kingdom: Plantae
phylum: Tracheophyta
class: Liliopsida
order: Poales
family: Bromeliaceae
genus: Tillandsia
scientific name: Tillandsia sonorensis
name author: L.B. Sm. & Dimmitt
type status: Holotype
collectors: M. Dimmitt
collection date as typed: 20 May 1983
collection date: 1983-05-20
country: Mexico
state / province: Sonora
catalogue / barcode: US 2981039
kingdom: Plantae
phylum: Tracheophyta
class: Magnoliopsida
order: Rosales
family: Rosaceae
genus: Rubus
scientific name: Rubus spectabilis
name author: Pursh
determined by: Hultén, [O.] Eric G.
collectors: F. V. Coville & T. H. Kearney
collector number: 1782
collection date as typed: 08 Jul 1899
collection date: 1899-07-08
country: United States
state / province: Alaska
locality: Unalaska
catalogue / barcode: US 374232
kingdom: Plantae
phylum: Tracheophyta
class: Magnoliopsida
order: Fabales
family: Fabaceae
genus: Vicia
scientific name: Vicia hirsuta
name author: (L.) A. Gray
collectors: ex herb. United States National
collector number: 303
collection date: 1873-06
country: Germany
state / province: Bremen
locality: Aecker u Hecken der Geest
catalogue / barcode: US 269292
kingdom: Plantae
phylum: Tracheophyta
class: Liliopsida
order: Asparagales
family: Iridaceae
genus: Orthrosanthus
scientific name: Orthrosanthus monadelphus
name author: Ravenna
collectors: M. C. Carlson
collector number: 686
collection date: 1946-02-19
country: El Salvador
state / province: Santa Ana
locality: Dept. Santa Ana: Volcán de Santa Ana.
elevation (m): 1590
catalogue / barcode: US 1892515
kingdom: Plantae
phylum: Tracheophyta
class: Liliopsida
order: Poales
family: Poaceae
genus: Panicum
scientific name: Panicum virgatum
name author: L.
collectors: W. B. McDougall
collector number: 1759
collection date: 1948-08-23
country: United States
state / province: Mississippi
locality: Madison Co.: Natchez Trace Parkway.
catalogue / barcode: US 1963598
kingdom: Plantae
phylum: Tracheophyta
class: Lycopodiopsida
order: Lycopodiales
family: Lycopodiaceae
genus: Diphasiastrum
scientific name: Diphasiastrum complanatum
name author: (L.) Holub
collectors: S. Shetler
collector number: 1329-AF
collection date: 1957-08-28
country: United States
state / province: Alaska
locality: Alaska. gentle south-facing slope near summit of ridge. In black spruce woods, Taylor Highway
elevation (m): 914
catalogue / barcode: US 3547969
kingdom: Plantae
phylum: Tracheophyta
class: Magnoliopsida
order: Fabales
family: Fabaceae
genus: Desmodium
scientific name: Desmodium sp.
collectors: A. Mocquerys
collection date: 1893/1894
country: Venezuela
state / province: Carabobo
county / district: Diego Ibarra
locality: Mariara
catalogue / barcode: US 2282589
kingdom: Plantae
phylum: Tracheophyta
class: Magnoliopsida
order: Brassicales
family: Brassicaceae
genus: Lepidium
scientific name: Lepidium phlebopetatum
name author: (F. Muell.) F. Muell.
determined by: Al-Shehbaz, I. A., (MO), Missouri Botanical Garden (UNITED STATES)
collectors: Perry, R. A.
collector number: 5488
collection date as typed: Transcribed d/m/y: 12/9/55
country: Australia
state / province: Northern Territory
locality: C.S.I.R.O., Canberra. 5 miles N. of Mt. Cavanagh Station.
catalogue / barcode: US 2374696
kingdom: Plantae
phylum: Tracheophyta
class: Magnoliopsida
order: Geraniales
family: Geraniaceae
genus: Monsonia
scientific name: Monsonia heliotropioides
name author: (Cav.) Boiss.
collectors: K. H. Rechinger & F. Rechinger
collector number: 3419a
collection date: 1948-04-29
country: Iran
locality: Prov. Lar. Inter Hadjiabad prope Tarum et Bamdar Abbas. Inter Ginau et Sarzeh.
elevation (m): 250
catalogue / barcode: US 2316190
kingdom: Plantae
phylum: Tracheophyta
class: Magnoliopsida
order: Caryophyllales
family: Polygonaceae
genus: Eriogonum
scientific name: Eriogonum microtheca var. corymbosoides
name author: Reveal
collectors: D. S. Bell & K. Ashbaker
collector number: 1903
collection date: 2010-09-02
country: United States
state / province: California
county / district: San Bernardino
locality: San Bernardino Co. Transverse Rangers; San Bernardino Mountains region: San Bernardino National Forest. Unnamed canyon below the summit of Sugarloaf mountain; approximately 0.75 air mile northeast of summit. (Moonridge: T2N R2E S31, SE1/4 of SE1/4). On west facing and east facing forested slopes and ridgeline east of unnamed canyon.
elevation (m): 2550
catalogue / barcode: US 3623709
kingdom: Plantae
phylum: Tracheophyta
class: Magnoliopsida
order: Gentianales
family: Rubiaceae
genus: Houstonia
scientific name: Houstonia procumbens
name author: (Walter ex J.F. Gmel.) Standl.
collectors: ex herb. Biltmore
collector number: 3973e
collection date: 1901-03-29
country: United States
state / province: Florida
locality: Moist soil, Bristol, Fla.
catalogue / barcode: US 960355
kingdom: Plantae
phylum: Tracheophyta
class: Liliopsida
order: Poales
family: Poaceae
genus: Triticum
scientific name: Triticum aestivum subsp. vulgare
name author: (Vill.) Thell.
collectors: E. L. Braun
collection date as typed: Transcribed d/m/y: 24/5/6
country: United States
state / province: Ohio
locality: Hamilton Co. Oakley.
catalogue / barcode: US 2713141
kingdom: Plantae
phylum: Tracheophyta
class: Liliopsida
· · · ·
§ **STATED TASK**:
Reproduce every one of the lines above verbatim, without any alteration.

§ **RESPONSE TO THIS EXERCISE**:
kingdom: Plantae
phylum: Tracheophyta
class: Liliopsida
order: Poales
family: Bromeliaceae
genus: Tillandsia
scientific name: Tillandsia sonorensis
name author: L.B. Sm. & Dimmitt
type status: Holotype
collectors: M. Dimmitt
collection date as typed: 20 May 1983
collection date: 1983-05-20
country: Mexico
state / province: Sonora
catalogue / barcode: US 2981039
kingdom: Plantae
phylum: Tracheophyta
class: Magnoliopsida
order: Rosales
family: Rosaceae
genus: Rubus
scientific name: Rubus spectabilis
name author: Pursh
determined by: Hultén, [O.] Eric G.
collectors: F. V. Coville & T. H. Kearney
collector number: 1782
collection date as typed: 08 Jul 1899
collection date: 1899-07-08
country: United States
state / province: Alaska
locality: Unalaska
catalogue / barcode: US 374232
kingdom: Plantae
phylum: Tracheophyta
class: Magnoliopsida
order: Fabales
family: Fabaceae
genus: Vicia
scientific name: Vicia hirsuta
name author: (L.) A. Gray
collectors: ex herb. United States National
collector number: 303
collection date: 1873-06
country: Germany
state / province: Bremen
locality: Aecker u Hecken der Geest
catalogue / barcode: US 269292
kingdom: Plantae
phylum: Tracheophyta
class: Liliopsida
order: Asparagales
family: Iridaceae
genus: Orthrosanthus
scientific name: Orthrosanthus monadelphus
name author: Ravenna
collectors: M. C. Carlson
collector number: 686
collection date: 1946-02-19
country: El Salvador
state / province: Santa Ana
locality: Dept. Santa Ana: Volcán de Santa Ana.
elevation (m): 1590
catalogue / barcode: US 1892515
kingdom: Plantae
phylum: Tracheophyta
class: Liliopsida
order: Poales
family: Poaceae
genus: Panicum
scientific name: Panicum virgatum
name author: L.
collectors: W. B. McDougall
collector number: 1759
collection date: 1948-08-23
country: United States
state / province: Mississippi
locality: Madison Co.: Natchez Trace Parkway.
catalogue / barcode: US 1963598
kingdom: Plantae
phylum: Tracheophyta
class: Lycopodiopsida
order: Lycopodiales
family: Lycopodiaceae
genus: Diphasiastrum
scientific name: Diphasiastrum complanatum
name author: (L.) Holub
collectors: S. Shetler
collector number: 1329-AF
collection date: 1957-08-28
country: United States
state / province: Alaska
locality: Alaska. gentle south-facing slope near summit of ridge. In black spruce woods, Taylor Highway
elevation (m): 914
catalogue / barcode: US 3547969
kingdom: Plantae
phylum: Tracheophyta
class: Magnoliopsida
order: Fabales
family: Fabaceae
genus: Desmodium
scientific name: Desmodium sp.
collectors: A. Mocquerys
collection date: 1893/1894
country: Venezuela
state / province: Carabobo
county / district: Diego Ibarra
locality: Mariara
catalogue / barcode: US 2282589
kingdom: Plantae
phylum: Tracheophyta
class: Magnoliopsida
order: Brassicales
family: Brassicaceae
genus: Lepidium
scientific name: Lepidium phlebopetatum
name author: (F. Muell.) F. Muell.
determined by: Al-Shehbaz, I. A., (MO), Missouri Botanical Garden (UNITED STATES)
collectors: Perry, R. A.
collector number: 5488
collection date as typed: Transcribed d/m/y: 12/9/55
country: Australia
state / province: Northern Territory
locality: C.S.I.R.O., Canberra. 5 miles N. of Mt. Cavanagh Station.
catalogue / barcode: US 2374696
kingdom: Plantae
phylum: Tracheophyta
class: Magnoliopsida
order: Geraniales
family: Geraniaceae
genus: Monsonia
scientific name: Monsonia heliotropioides
name author: (Cav.) Boiss.
collectors: K. H. Rechinger & F. Rechinger
collector number: 3419a
collection date: 1948-04-29
country: Iran
locality: Prov. Lar. Inter Hadjiabad prope Tarum et Bamdar Abbas. Inter Ginau et Sarzeh.
elevation (m): 250
catalogue / barcode: US 2316190
kingdom: Plantae
phylum: Tracheophyta
class: Magnoliopsida
order: Caryophyllales
family: Polygonaceae
genus: Eriogonum
scientific name: Eriogonum microtheca var. corymbosoides
name author: Reveal
collectors: D. S. Bell & K. Ashbaker
collector number: 1903
collection date: 2010-09-02
country: United States
state / province: California
county / district: San Bernardino
locality: San Bernardino Co. Transverse Rangers; San Bernardino Mountains region: San Bernardino National Forest. Unnamed canyon below the summit of Sugarloaf mountain; approximately 0.75 air mile northeast of summit. (Moonridge: T2N R2E S31, SE1/4 of SE1/4). On west facing and east facing forested slopes and ridgeline east of unnamed canyon.
elevation (m): 2550
catalogue / barcode: US 3623709
kingdom: Plantae
phylum: Tracheophyta
class: Magnoliopsida
order: Gentianales
family: Rubiaceae
genus: Houstonia
scientific name: Houstonia procumbens
name author: (Walter ex J.F. Gmel.) Standl.
collectors: ex herb. Biltmore
collector number: 3973e
collection date: 1901-03-29
country: United States
state / province: Florida
locality: Moist soil, Bristol, Fla.
catalogue / barcode: US 960355
kingdom: Plantae
phylum: Tracheophyta
class: Liliopsida
order: Poales
family: Poaceae
genus: Triticum
scientific name: Triticum aestivum subsp. vulgare
name author: (Vill.) Thell.
collectors: E. L. Braun
collection date as typed: Transcribed d/m/y: 24/5/6
country: United States
state / province: Ohio
locality: Hamilton Co. Oakley.
catalogue / barcode: US 2713141
kingdom: Plantae
phylum: Tracheophyta
class: Liliopsida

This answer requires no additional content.